#### What is expected
Could you please repeat the data below word for word?

[Collected data entries]
+ + + + +
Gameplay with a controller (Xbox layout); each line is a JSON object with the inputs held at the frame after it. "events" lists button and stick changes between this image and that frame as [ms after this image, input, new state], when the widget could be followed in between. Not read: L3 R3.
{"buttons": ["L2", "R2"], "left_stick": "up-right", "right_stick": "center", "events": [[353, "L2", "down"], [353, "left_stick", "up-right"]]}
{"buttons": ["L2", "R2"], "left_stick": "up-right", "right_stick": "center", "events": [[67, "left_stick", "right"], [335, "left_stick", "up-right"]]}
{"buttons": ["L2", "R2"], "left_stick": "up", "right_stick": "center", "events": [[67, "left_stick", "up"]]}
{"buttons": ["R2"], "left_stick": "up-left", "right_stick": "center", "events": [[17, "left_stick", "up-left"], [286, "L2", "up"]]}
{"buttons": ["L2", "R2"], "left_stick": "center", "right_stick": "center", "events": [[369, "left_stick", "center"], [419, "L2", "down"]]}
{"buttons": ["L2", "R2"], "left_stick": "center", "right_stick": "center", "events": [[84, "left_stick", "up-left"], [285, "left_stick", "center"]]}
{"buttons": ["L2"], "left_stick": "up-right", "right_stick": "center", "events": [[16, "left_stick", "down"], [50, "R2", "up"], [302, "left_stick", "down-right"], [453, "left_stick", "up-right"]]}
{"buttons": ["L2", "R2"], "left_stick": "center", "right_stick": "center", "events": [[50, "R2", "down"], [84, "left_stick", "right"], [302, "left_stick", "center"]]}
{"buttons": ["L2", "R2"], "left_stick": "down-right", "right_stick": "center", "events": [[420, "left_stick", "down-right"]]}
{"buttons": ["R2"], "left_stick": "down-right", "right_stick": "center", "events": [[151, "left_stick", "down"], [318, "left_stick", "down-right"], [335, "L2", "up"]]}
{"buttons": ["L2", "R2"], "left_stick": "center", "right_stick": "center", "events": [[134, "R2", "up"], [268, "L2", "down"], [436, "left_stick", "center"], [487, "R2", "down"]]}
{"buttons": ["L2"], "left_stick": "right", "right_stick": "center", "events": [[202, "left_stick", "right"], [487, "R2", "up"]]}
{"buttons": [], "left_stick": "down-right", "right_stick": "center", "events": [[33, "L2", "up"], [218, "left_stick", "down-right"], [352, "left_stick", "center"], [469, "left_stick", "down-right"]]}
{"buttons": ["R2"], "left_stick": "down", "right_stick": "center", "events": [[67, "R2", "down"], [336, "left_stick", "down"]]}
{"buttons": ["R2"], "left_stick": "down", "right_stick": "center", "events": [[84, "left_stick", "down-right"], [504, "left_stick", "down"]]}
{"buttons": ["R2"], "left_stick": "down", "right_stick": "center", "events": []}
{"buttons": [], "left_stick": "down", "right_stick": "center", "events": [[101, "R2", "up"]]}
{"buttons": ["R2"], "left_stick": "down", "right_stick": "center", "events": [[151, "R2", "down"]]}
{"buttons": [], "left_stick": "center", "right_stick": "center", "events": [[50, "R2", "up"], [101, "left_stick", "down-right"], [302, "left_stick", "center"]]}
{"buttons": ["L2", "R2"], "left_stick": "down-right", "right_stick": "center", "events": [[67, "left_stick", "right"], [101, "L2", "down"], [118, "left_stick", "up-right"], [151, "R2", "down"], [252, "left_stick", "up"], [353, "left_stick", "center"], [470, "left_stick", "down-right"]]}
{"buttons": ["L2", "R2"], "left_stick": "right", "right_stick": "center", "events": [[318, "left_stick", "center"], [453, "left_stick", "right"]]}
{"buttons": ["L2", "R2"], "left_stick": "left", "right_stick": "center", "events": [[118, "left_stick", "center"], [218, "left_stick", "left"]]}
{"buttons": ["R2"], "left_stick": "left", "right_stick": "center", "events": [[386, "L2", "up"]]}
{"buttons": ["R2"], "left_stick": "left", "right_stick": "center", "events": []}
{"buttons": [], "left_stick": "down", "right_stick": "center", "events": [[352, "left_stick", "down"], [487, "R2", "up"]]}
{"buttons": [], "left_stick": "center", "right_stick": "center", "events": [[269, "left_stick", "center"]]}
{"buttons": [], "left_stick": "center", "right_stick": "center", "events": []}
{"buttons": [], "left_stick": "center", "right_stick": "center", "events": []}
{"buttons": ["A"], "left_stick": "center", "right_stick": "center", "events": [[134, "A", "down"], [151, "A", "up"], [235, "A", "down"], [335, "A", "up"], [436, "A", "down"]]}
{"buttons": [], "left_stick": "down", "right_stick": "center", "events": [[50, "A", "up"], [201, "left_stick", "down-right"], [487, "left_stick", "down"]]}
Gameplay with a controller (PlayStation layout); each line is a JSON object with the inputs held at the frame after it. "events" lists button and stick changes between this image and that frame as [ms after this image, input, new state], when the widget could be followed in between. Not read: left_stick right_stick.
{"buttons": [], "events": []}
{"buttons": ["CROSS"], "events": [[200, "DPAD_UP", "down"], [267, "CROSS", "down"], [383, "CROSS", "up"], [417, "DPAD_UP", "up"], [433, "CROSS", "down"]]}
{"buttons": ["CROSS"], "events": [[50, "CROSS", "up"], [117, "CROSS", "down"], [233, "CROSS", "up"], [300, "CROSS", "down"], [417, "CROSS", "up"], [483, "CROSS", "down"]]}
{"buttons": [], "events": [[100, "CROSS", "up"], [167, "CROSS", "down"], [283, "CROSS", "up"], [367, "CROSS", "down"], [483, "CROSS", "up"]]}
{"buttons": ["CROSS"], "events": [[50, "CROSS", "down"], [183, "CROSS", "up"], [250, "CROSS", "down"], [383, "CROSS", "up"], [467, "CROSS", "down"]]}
+ + + + +
#### Solution for this task
Gameplay with a controller (Xbox layout); each line is a JSON object with the inputs held at the frame after it. "events" lists button and stick changes between this image and that frame as [ms after this image, input, new state], when the widget could be followed in between. Not read: L3 R3.
{"buttons": ["L2", "R2"], "left_stick": "up-right", "right_stick": "center", "events": [[353, "L2", "down"], [353, "left_stick", "up-right"]]}
{"buttons": ["L2", "R2"], "left_stick": "up-right", "right_stick": "center", "events": [[67, "left_stick", "right"], [335, "left_stick", "up-right"]]}
{"buttons": ["L2", "R2"], "left_stick": "up", "right_stick": "center", "events": [[67, "left_stick", "up"]]}
{"buttons": ["R2"], "left_stick": "up-left", "right_stick": "center", "events": [[17, "left_stick", "up-left"], [286, "L2", "up"]]}
{"buttons": ["L2", "R2"], "left_stick": "center", "right_stick": "center", "events": [[369, "left_stick", "center"], [419, "L2", "down"]]}
{"buttons": ["L2", "R2"], "left_stick": "center", "right_stick": "center", "events": [[84, "left_stick", "up-left"], [285, "left_stick", "center"]]}
{"buttons": ["L2"], "left_stick": "up-right", "right_stick": "center", "events": [[16, "left_stick", "down"], [50, "R2", "up"], [302, "left_stick", "down-right"], [453, "left_stick", "up-right"]]}
{"buttons": ["L2", "R2"], "left_stick": "center", "right_stick": "center", "events": [[50, "R2", "down"], [84, "left_stick", "right"], [302, "left_stick", "center"]]}
{"buttons": ["L2", "R2"], "left_stick": "down-right", "right_stick": "center", "events": [[420, "left_stick", "down-right"]]}
{"buttons": ["R2"], "left_stick": "down-right", "right_stick": "center", "events": [[151, "left_stick", "down"], [318, "left_stick", "down-right"], [335, "L2", "up"]]}
{"buttons": ["L2", "R2"], "left_stick": "center", "right_stick": "center", "events": [[134, "R2", "up"], [268, "L2", "down"], [436, "left_stick", "center"], [487, "R2", "down"]]}
{"buttons": ["L2"], "left_stick": "right", "right_stick": "center", "events": [[202, "left_stick", "right"], [487, "R2", "up"]]}
{"buttons": [], "left_stick": "down-right", "right_stick": "center", "events": [[33, "L2", "up"], [218, "left_stick", "down-right"], [352, "left_stick", "center"], [469, "left_stick", "down-right"]]}
{"buttons": ["R2"], "left_stick": "down", "right_stick": "center", "events": [[67, "R2", "down"], [336, "left_stick", "down"]]}
{"buttons": ["R2"], "left_stick": "down", "right_stick": "center", "events": [[84, "left_stick", "down-right"], [504, "left_stick", "down"]]}
{"buttons": ["R2"], "left_stick": "down", "right_stick": "center", "events": []}
{"buttons": [], "left_stick": "down", "right_stick": "center", "events": [[101, "R2", "up"]]}
{"buttons": ["R2"], "left_stick": "down", "right_stick": "center", "events": [[151, "R2", "down"]]}
{"buttons": [], "left_stick": "center", "right_stick": "center", "events": [[50, "R2", "up"], [101, "left_stick", "down-right"], [302, "left_stick", "center"]]}
{"buttons": ["L2", "R2"], "left_stick": "down-right", "right_stick": "center", "events": [[67, "left_stick", "right"], [101, "L2", "down"], [118, "left_stick", "up-right"], [151, "R2", "down"], [252, "left_stick", "up"], [353, "left_stick", "center"], [470, "left_stick", "down-right"]]}
{"buttons": ["L2", "R2"], "left_stick": "right", "right_stick": "center", "events": [[318, "left_stick", "center"], [453, "left_stick", "right"]]}
{"buttons": ["L2", "R2"], "left_stick": "left", "right_stick": "center", "events": [[118, "left_stick", "center"], [218, "left_stick", "left"]]}
{"buttons": ["R2"], "left_stick": "left", "right_stick": "center", "events": [[386, "L2", "up"]]}
{"buttons": ["R2"], "left_stick": "left", "right_stick": "center", "events": []}
{"buttons": [], "left_stick": "down", "right_stick": "center", "events": [[352, "left_stick", "down"], [487, "R2", "up"]]}
{"buttons": [], "left_stick": "center", "right_stick": "center", "events": [[269, "left_stick", "center"]]}
{"buttons": [], "left_stick": "center", "right_stick": "center", "events": []}
{"buttons": [], "left_stick": "center", "right_stick": "center", "events": []}
{"buttons": ["A"], "left_stick": "center", "right_stick": "center", "events": [[134, "A", "down"], [151, "A", "up"], [235, "A", "down"], [335, "A", "up"], [436, "A", "down"]]}
{"buttons": [], "left_stick": "down", "right_stick": "center", "events": [[50, "A", "up"], [201, "left_stick", "down-right"], [487, "left_stick", "down"]]}
Gameplay with a controller (PlayStation layout); each line is a JSON object with the inputs held at the frame after it. "events" lists button and stick changes between this image and that frame as [ms after this image, input, new state], when the widget could be followed in between. Not read: left_stick right_stick.
{"buttons": [], "events": []}
{"buttons": ["CROSS"], "events": [[200, "DPAD_UP", "down"], [267, "CROSS", "down"], [383, "CROSS", "up"], [417, "DPAD_UP", "up"], [433, "CROSS", "down"]]}
{"buttons": ["CROSS"], "events": [[50, "CROSS", "up"], [117, "CROSS", "down"], [233, "CROSS", "up"], [300, "CROSS", "down"], [417, "CROSS", "up"], [483, "CROSS", "down"]]}
{"buttons": [], "events": [[100, "CROSS", "up"], [167, "CROSS", "down"], [283, "CROSS", "up"], [367, "CROSS", "down"], [483, "CROSS", "up"]]}
{"buttons": ["CROSS"], "events": [[50, "CROSS", "down"], [183, "CROSS", "up"], [250, "CROSS", "down"], [383, "CROSS", "up"], [467, "CROSS", "down"]]}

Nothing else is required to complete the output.